Data extracted from a collection:

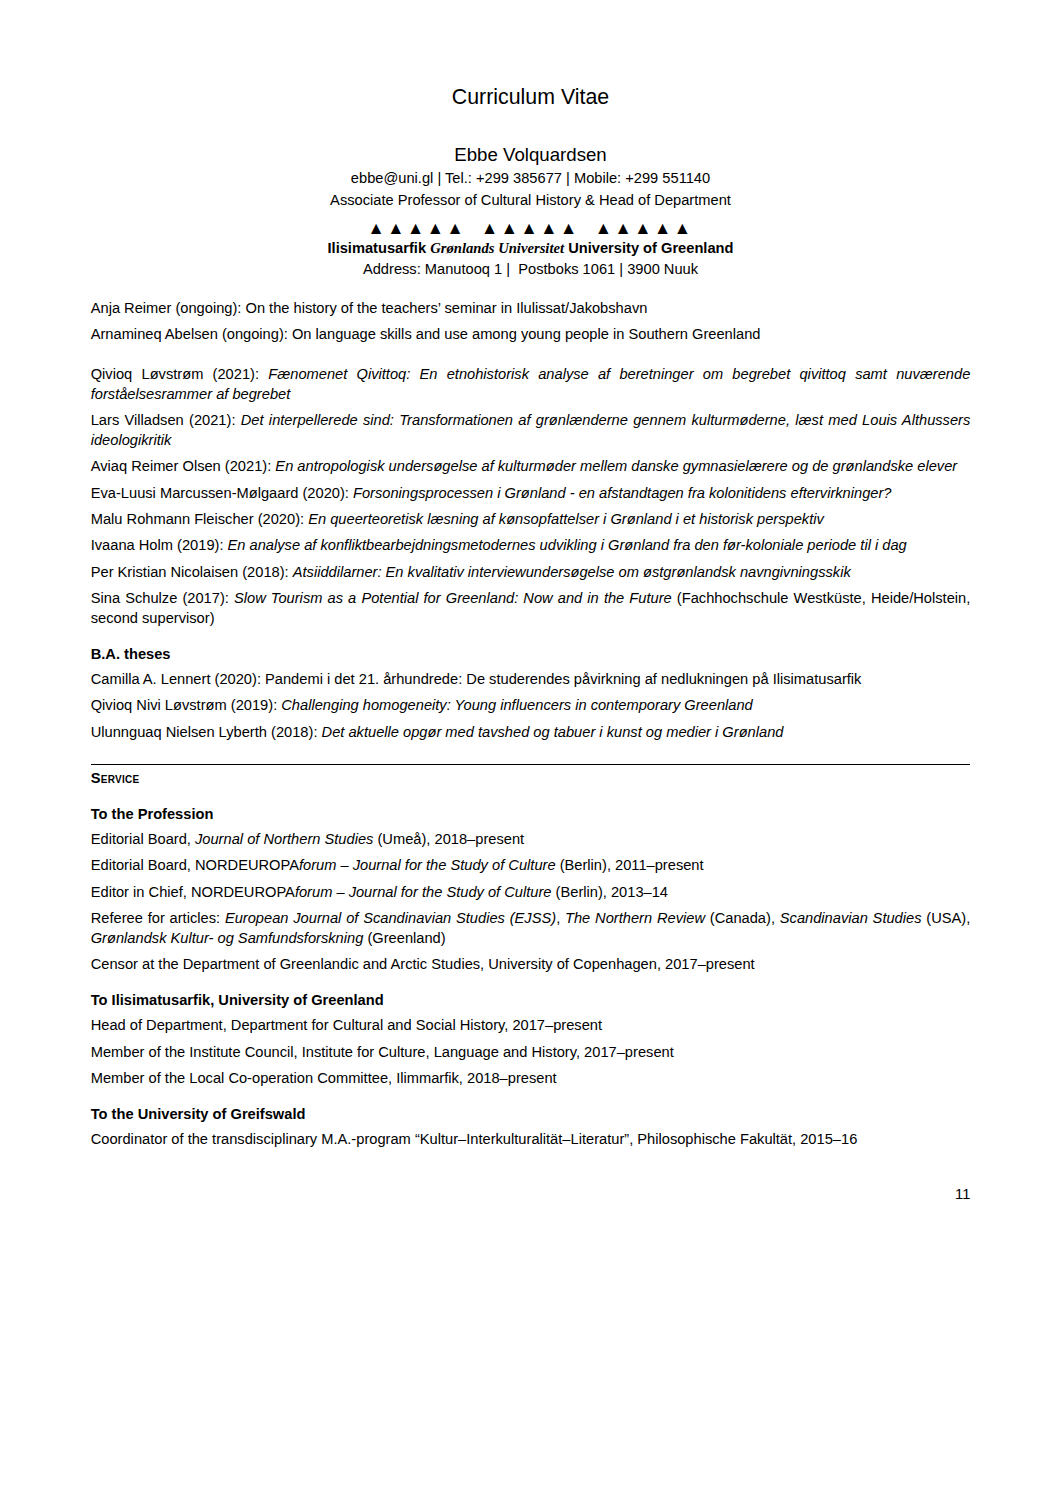Curriculum Vitae
Ebbe Volquardsen
ebbe@uni.gl | Tel.: +299 385677 | Mobile: +299 551140
Associate Professor of Cultural History & Head of Department
▲▲▲▲▲ ▲▲▲▲▲ ▲▲▲▲▲
Ilisimatusarfik Grønlands Universitet University of Greenland
Address: Manutooq 1 | Postboks 1061 | 3900 Nuuk
Anja Reimer (ongoing): On the history of the teachers’ seminar in Ilulissat/Jakobshavn
Arnamineq Abelsen (ongoing): On language skills and use among young people in Southern Greenland
Qivioq Løvstrøm (2021): Fænomenet Qivittoq: En etnohistorisk analyse af beretninger om begrebet qivittoq samt nuværende forståelsesrammer af begrebet
Lars Villadsen (2021): Det interpellerede sind: Transformationen af grønlænderne gennem kulturmøderne, læst med Louis Althussers ideologikritik
Aviaq Reimer Olsen (2021): En antropologisk undersøgelse af kulturmøder mellem danske gymnasielærere og de grønlandske elever
Eva-Luusi Marcussen-Mølgaard (2020): Forsoningsprocessen i Grønland - en afstandtagen fra kolonitidens eftervirkninger?
Malu Rohmann Fleischer (2020): En queerteoretisk læsning af kønsopfattelser i Grønland i et historisk perspektiv
Ivaana Holm (2019): En analyse af konfliktbearbejdningsmetodernes udvikling i Grønland fra den før-koloniale periode til i dag
Per Kristian Nicolaisen (2018): Atsiiddilarner: En kvalitativ interviewundersøgelse om østgrønlandsk navngivningsskik
Sina Schulze (2017): Slow Tourism as a Potential for Greenland: Now and in the Future (Fachhochschule Westküste, Heide/Holstein, second supervisor)
B.A. theses
Camilla A. Lennert (2020): Pandemi i det 21. århundrede: De studerendes påvirkning af nedlukningen på Ilisimatusarfik
Qivioq Nivi Løvstrøm (2019): Challenging homogeneity: Young influencers in contemporary Greenland
Ulunnguaq Nielsen Lyberth (2018): Det aktuelle opgør med tavshed og tabuer i kunst og medier i Grønland
Service
To the Profession
Editorial Board, Journal of Northern Studies (Umeå), 2018–present
Editorial Board, NORDEUROPAforum – Journal for the Study of Culture (Berlin), 2011–present
Editor in Chief, NORDEUROPAforum – Journal for the Study of Culture (Berlin), 2013–14
Referee for articles: European Journal of Scandinavian Studies (EJSS), The Northern Review (Canada), Scandinavian Studies (USA), Grønlandsk Kultur- og Samfundsforskning (Greenland)
Censor at the Department of Greenlandic and Arctic Studies, University of Copenhagen, 2017–present
To Ilisimatusarfik, University of Greenland
Head of Department, Department for Cultural and Social History, 2017–present
Member of the Institute Council, Institute for Culture, Language and History, 2017–present
Member of the Local Co-operation Committee, Ilimmarfik, 2018–present
To the University of Greifswald
Coordinator of the transdisciplinary M.A.-program “Kultur–Interkulturalität–Literatur”, Philosophische Fakultät, 2015–16
11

→ PROBLEM
Of the entries above, repeat exactly the lines between the line with "ebbe@uni.gl | Tel.: +299" and the line with "Editor in Chief, NORDEUROPAforum", inclusive, and no others.

→ TASK SOLUTION
ebbe@uni.gl | Tel.: +299 385677 | Mobile: +299 551140
Associate Professor of Cultural History & Head of Department
▲▲▲▲▲ ▲▲▲▲▲ ▲▲▲▲▲
Ilisimatusarfik Grønlands Universitet University of Greenland
Address: Manutooq 1 | Postboks 1061 | 3900 Nuuk
Anja Reimer (ongoing): On the history of the teachers’ seminar in Ilulissat/Jakobshavn
Arnamineq Abelsen (ongoing): On language skills and use among young people in Southern Greenland
Qivioq Løvstrøm (2021): Fænomenet Qivittoq: En etnohistorisk analyse af beretninger om begrebet qivittoq samt nuværende forståelsesrammer af begrebet
Lars Villadsen (2021): Det interpellerede sind: Transformationen af grønlænderne gennem kulturmøderne, læst med Louis Althussers ideologikritik
Aviaq Reimer Olsen (2021): En antropologisk undersøgelse af kulturmøder mellem danske gymnasielærere og de grønlandske elever
Eva-Luusi Marcussen-Mølgaard (2020): Forsoningsprocessen i Grønland - en afstandtagen fra kolonitidens eftervirkninger?
Malu Rohmann Fleischer (2020): En queerteoretisk læsning af kønsopfattelser i Grønland i et historisk perspektiv
Ivaana Holm (2019): En analyse af konfliktbearbejdningsmetodernes udvikling i Grønland fra den før-koloniale periode til i dag
Per Kristian Nicolaisen (2018): Atsiiddilarner: En kvalitativ interviewundersøgelse om østgrønlandsk navngivningsskik
Sina Schulze (2017): Slow Tourism as a Potential for Greenland: Now and in the Future (Fachhochschule Westküste, Heide/Holstein, second supervisor)
B.A. theses
Camilla A. Lennert (2020): Pandemi i det 21. århundrede: De studerendes påvirkning af nedlukningen på Ilisimatusarfik
Qivioq Nivi Løvstrøm (2019): Challenging homogeneity: Young influencers in contemporary Greenland
Ulunnguaq Nielsen Lyberth (2018): Det aktuelle opgør med tavshed og tabuer i kunst og medier i Grønland
Service
To the Profession
Editorial Board, Journal of Northern Studies (Umeå), 2018–present
Editorial Board, NORDEUROPAforum – Journal for the Study of Culture (Berlin), 2011–present
Editor in Chief, NORDEUROPAforum – Journal for the Study of Culture (Berlin), 2013–14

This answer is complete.